Collected data entries
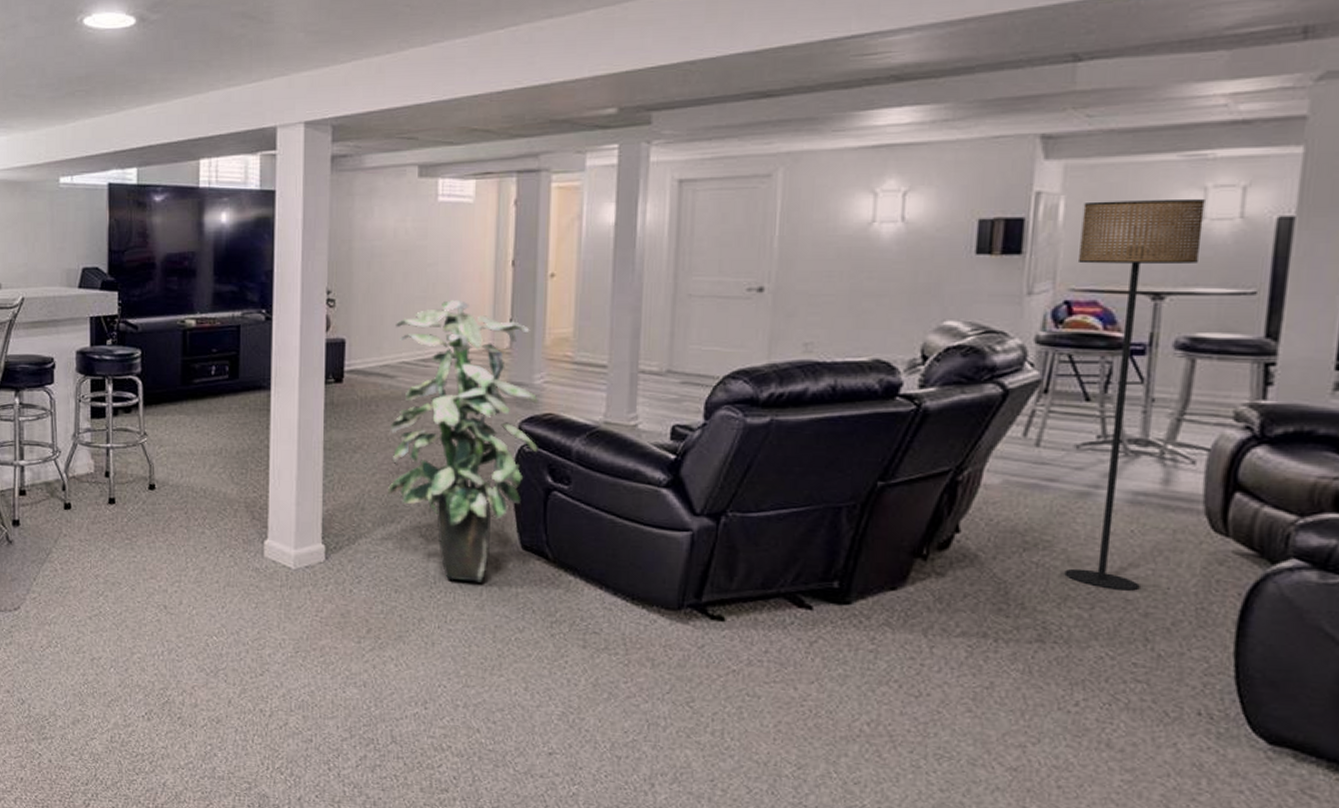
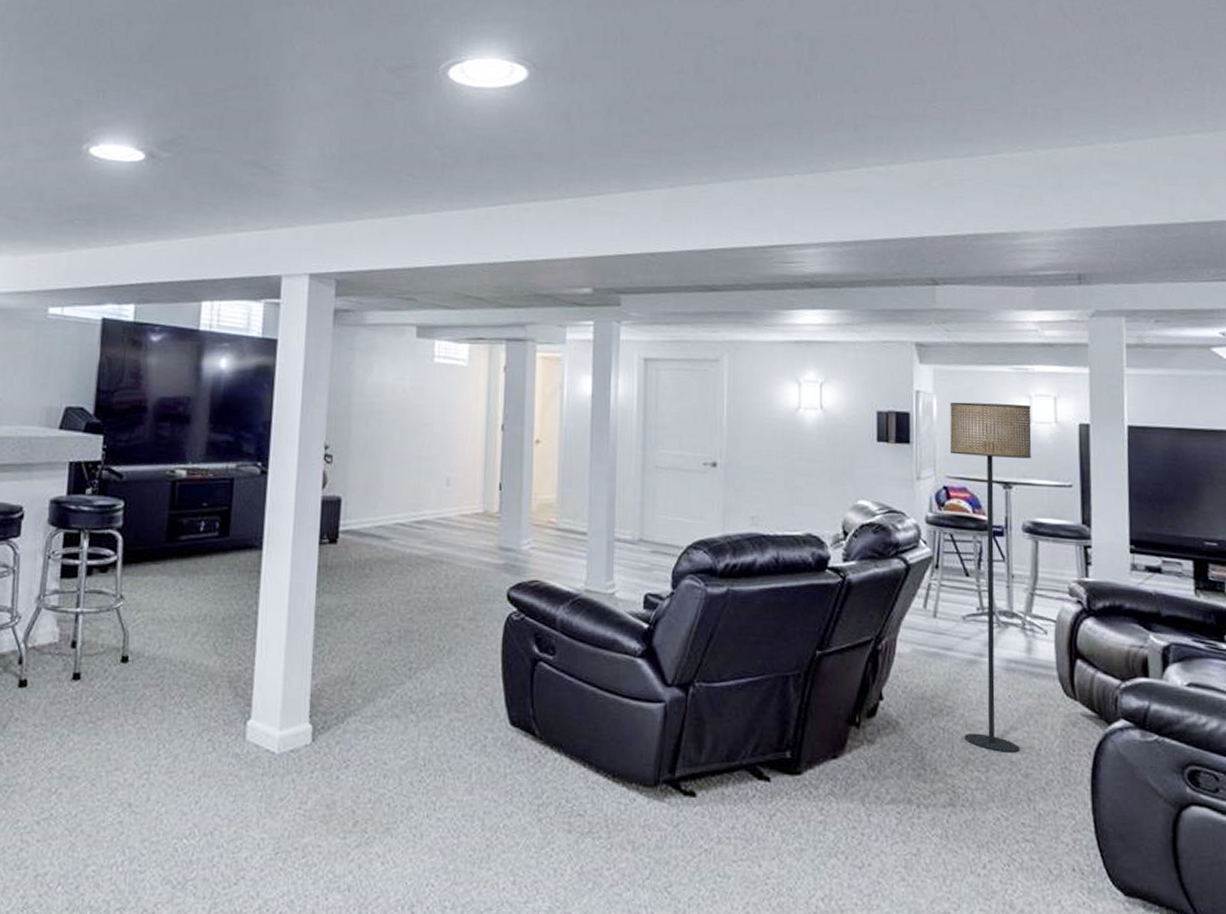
indoor plant: present [387,300,538,582] -> none [378,461,525,763]

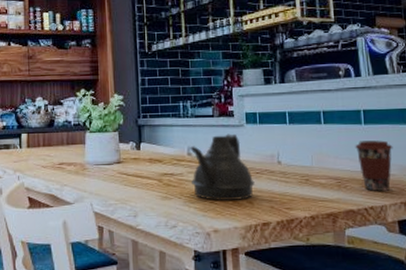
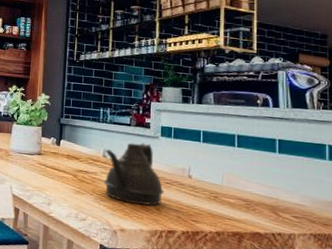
coffee cup: present [355,140,393,191] -> none [267,168,307,221]

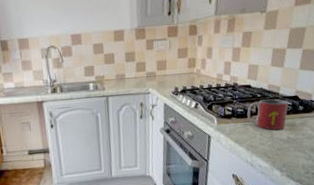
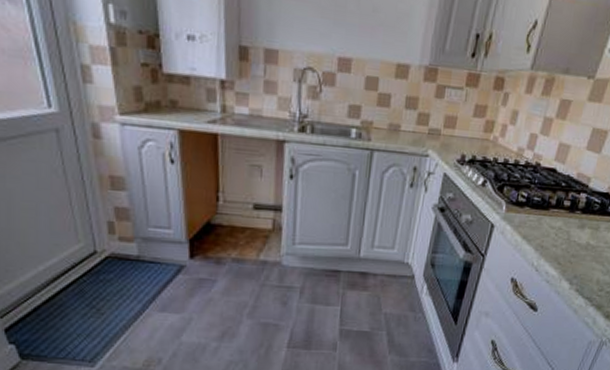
mug: present [247,99,288,130] -> none [544,190,597,232]

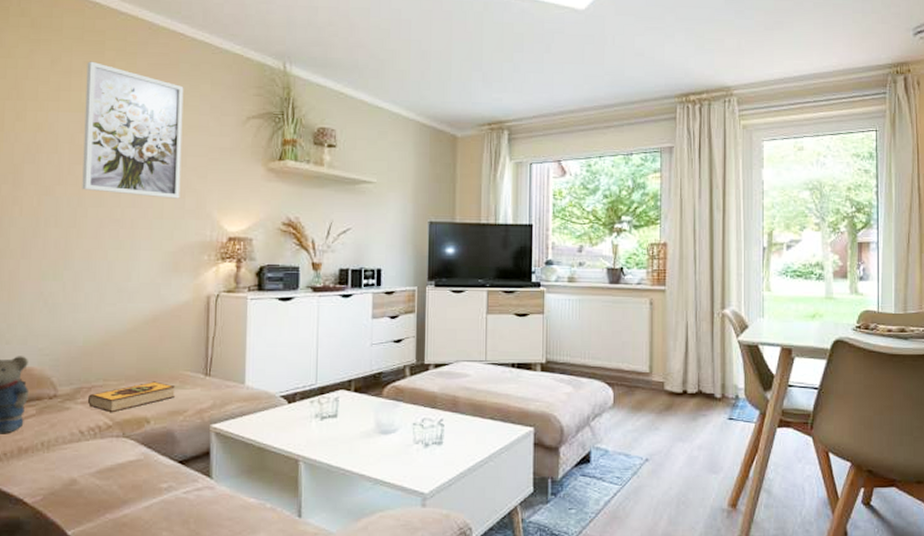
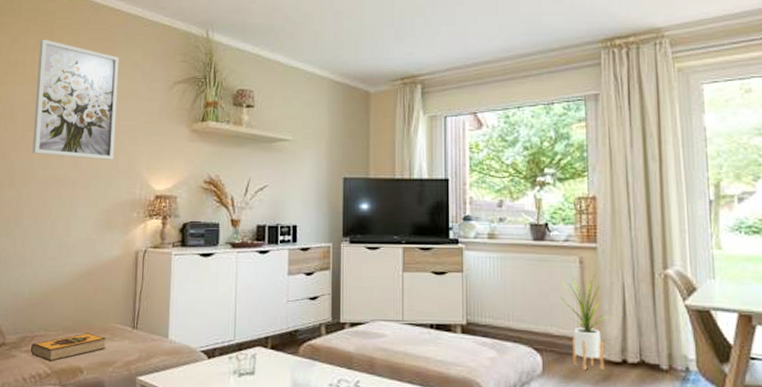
house plant: none [632,314,674,401] -> present [561,274,610,371]

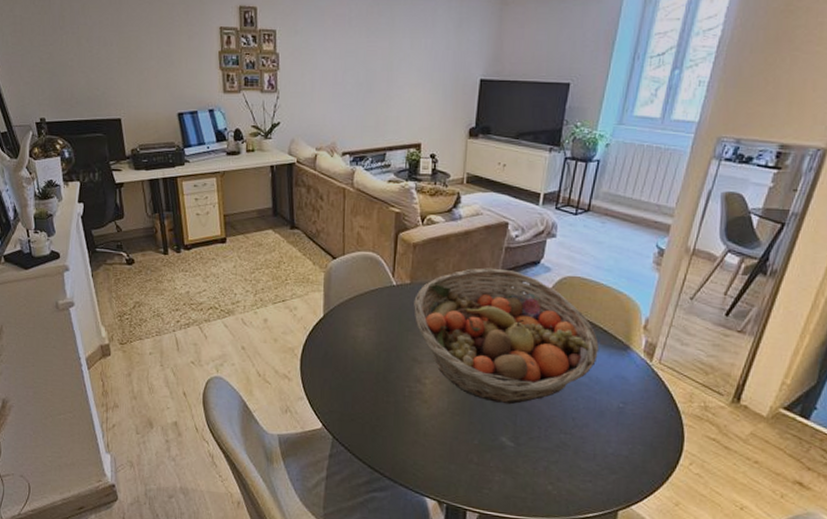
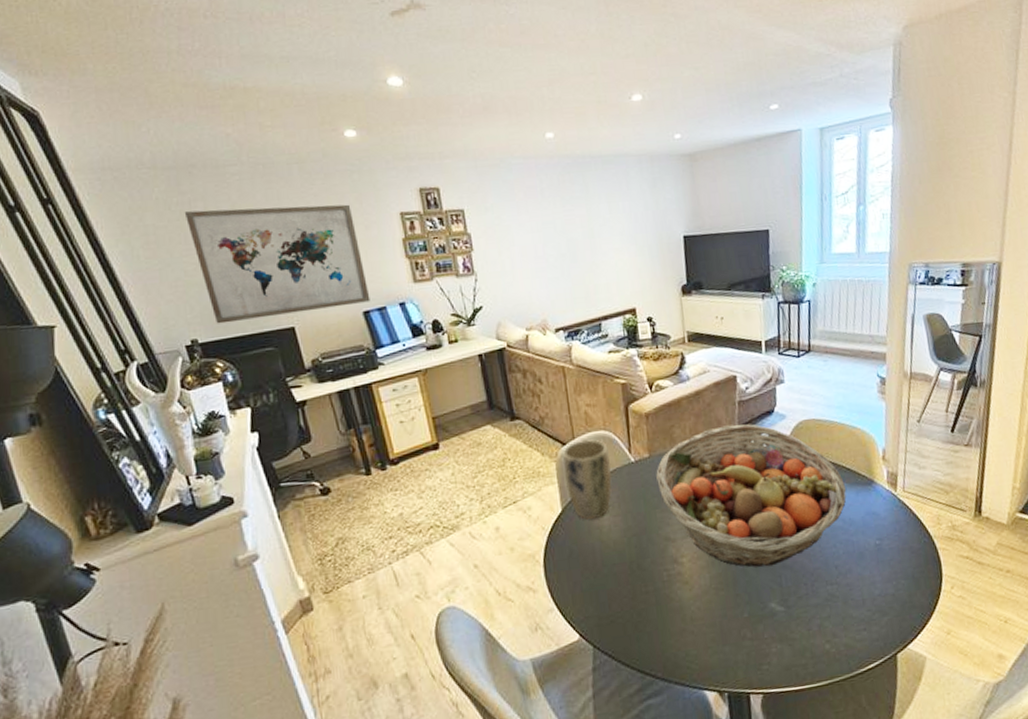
wall art: none [44,7,185,108] -> present [184,204,371,324]
plant pot: none [330,258,375,329] -> present [562,439,612,519]

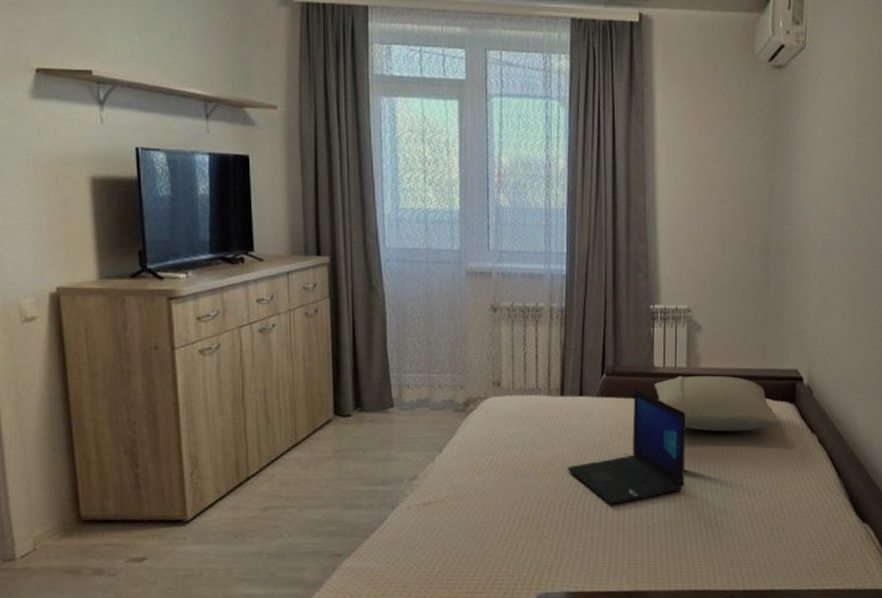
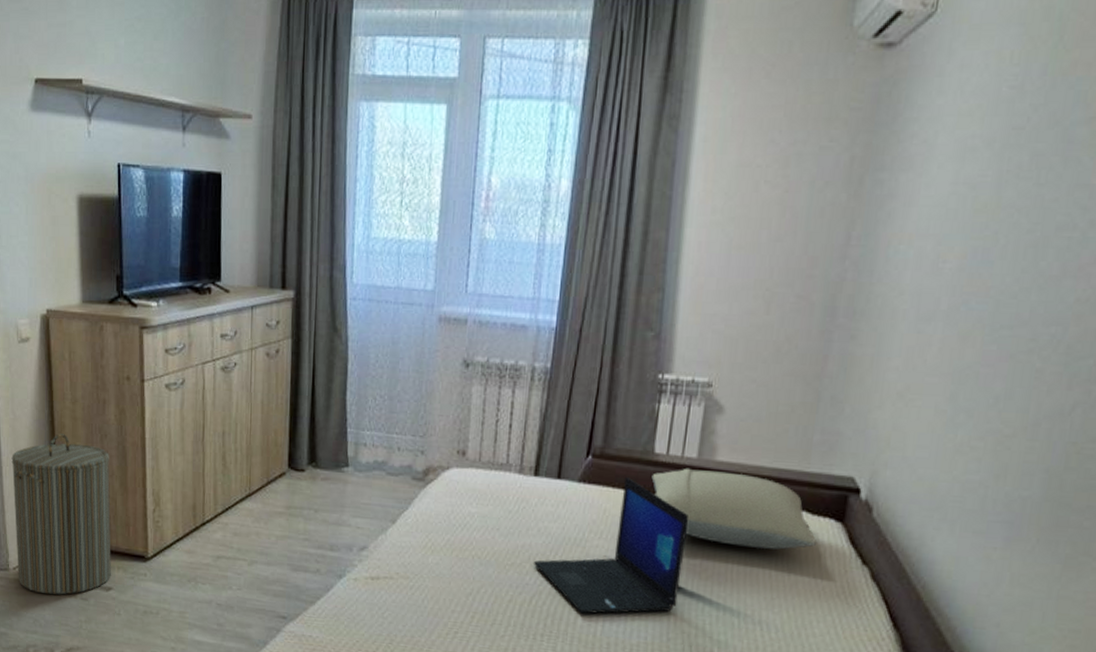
laundry hamper: none [16,409,144,578] -> present [11,434,111,595]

> **Task goal**:
Which lines in the records above contain the word "plant"? Copy each one.

> **Response area**:
indoor plant: present [387,300,538,582] -> none [378,461,525,763]
house plant: none [632,314,674,401] -> present [561,274,610,371]
plant pot: none [330,258,375,329] -> present [562,439,612,519]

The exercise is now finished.